**Exercise prompt**
Within the material below, filter for lines that hold the word "ubuntu".

-------------------------

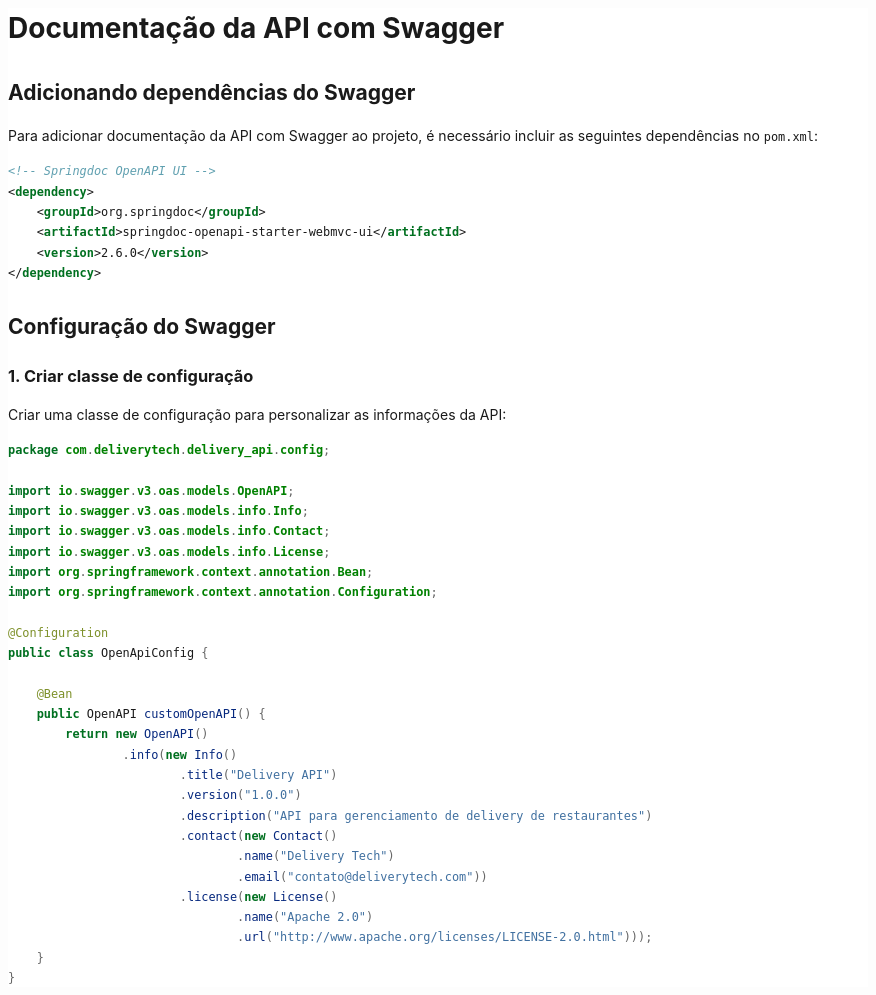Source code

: # Documentação da API com Swagger

## Adicionando dependências do Swagger

Para adicionar documentação da API com Swagger ao projeto, é necessário incluir as seguintes dependências no `pom.xml`:

```xml
<!-- Springdoc OpenAPI UI -->
<dependency>
    <groupId>org.springdoc</groupId>
    <artifactId>springdoc-openapi-starter-webmvc-ui</artifactId>
    <version>2.6.0</version>
</dependency>
```

## Configuração do Swagger

### 1. Criar classe de configuração

Criar uma classe de configuração para personalizar as informações da API:

```java
package com.deliverytech.delivery_api.config;

import io.swagger.v3.oas.models.OpenAPI;
import io.swagger.v3.oas.models.info.Info;
import io.swagger.v3.oas.models.info.Contact;
import io.swagger.v3.oas.models.info.License;
import org.springframework.context.annotation.Bean;
import org.springframework.context.annotation.Configuration;

@Configuration
public class OpenApiConfig {

    @Bean
    public OpenAPI customOpenAPI() {
        return new OpenAPI()
                .info(new Info()
                        .title("Delivery API")
                        .version("1.0.0")
                        .description("API para gerenciamento de delivery de restaurantes")
                        .contact(new Contact()
                                .name("Delivery Tech")
                                .email("contato@deliverytech.com"))
                        .license(new License()
                                .name("Apache 2.0")
                                .url("http://www.apache.org/licenses/LICENSE-2.0.html")));
    }
}
```
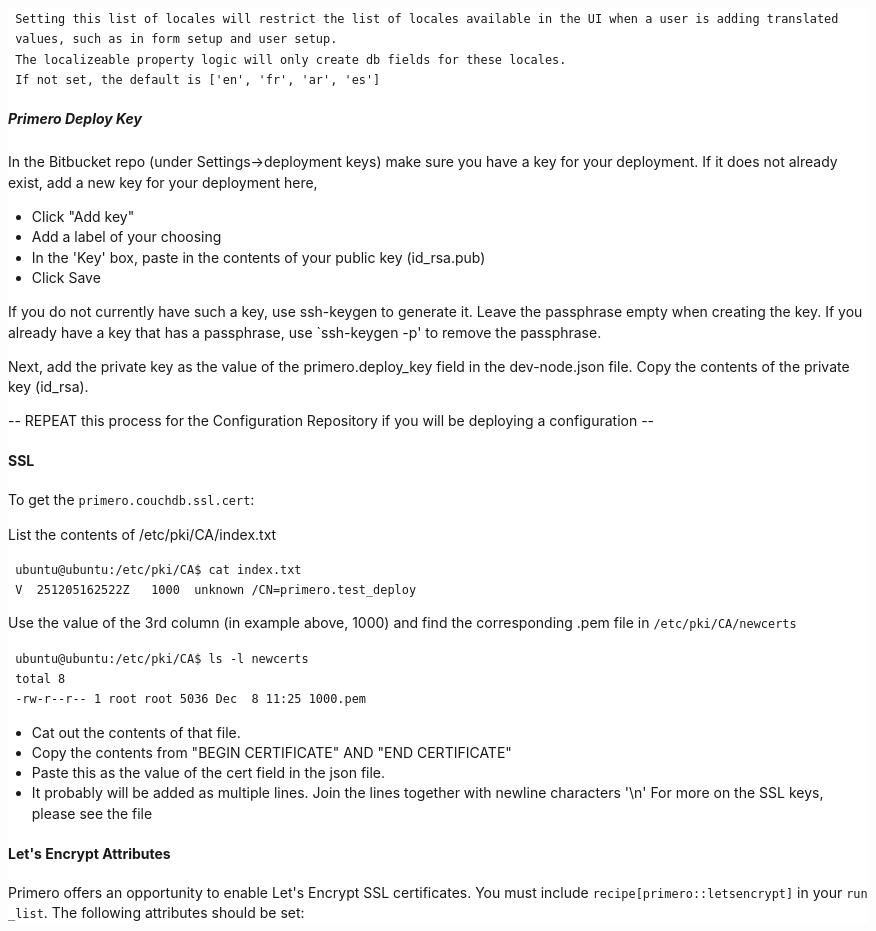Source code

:      Setting this list of locales will restrict the list of locales available in the UI when a user is adding translated
     values, such as in form setup and user setup.
     The localizeable property logic will only create db fields for these locales.
     If not set, the default is ['en', 'fr', 'ar', 'es']

##### Primero Deploy Key
In the Bitbucket repo (under Settings->deployment keys) make sure you have a key for your deployment.
If it does not already exist, add a new key for your deployment here,
 
 - Click "Add key"
 - Add a label of your choosing
 - In the 'Key' box, paste in the contents of your public key (id_rsa.pub)
 - Click Save

If you do not currently have such a key, use ssh-keygen to generate it.
Leave the passphrase empty when creating the key.
If you already have a key that has a passphrase, use `ssh-keygen -p' to remove the passphrase.

Next, add the private key as the value of the primero.deploy_key field in the dev-node.json file.
Copy the contents of the private key (id_rsa).

-- REPEAT this process for the Configuration Repository if you will be deploying a configuration --


#### SSL 

To get the `primero.couchdb.ssl.cert`:

List the contents of /etc/pki/CA/index.txt

```
 ubuntu@ubuntu:/etc/pki/CA$ cat index.txt
 V  251205162522Z   1000  unknown /CN=primero.test_deploy
```

Use the value of the 3rd column (in example above, 1000) and find the corresponding .pem file in `/etc/pki/CA/newcerts`


```
 ubuntu@ubuntu:/etc/pki/CA$ ls -l newcerts
 total 8
 -rw-r--r-- 1 root root 5036 Dec  8 11:25 1000.pem
```

  - Cat out the contents of that file.
  - Copy the contents from "BEGIN CERTIFICATE" AND "END CERTIFICATE"
  - Paste this as the value of the cert field in the json file.
  - It probably will be added as multiple lines.  Join the lines together with newline characters '\n'
For more on the SSL keys, please see the file 


#### Let's Encrypt Attributes
Primero offers an opportunity to enable Let's Encrypt SSL certificates. You must include `recipe[primero::letsencrypt]` in your `run_list`. The following attributes should be set:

-------------------------

**Exercise solution**
 ubuntu@ubuntu:/etc/pki/CA$ cat index.txt
 ubuntu@ubuntu:/etc/pki/CA$ ls -l newcerts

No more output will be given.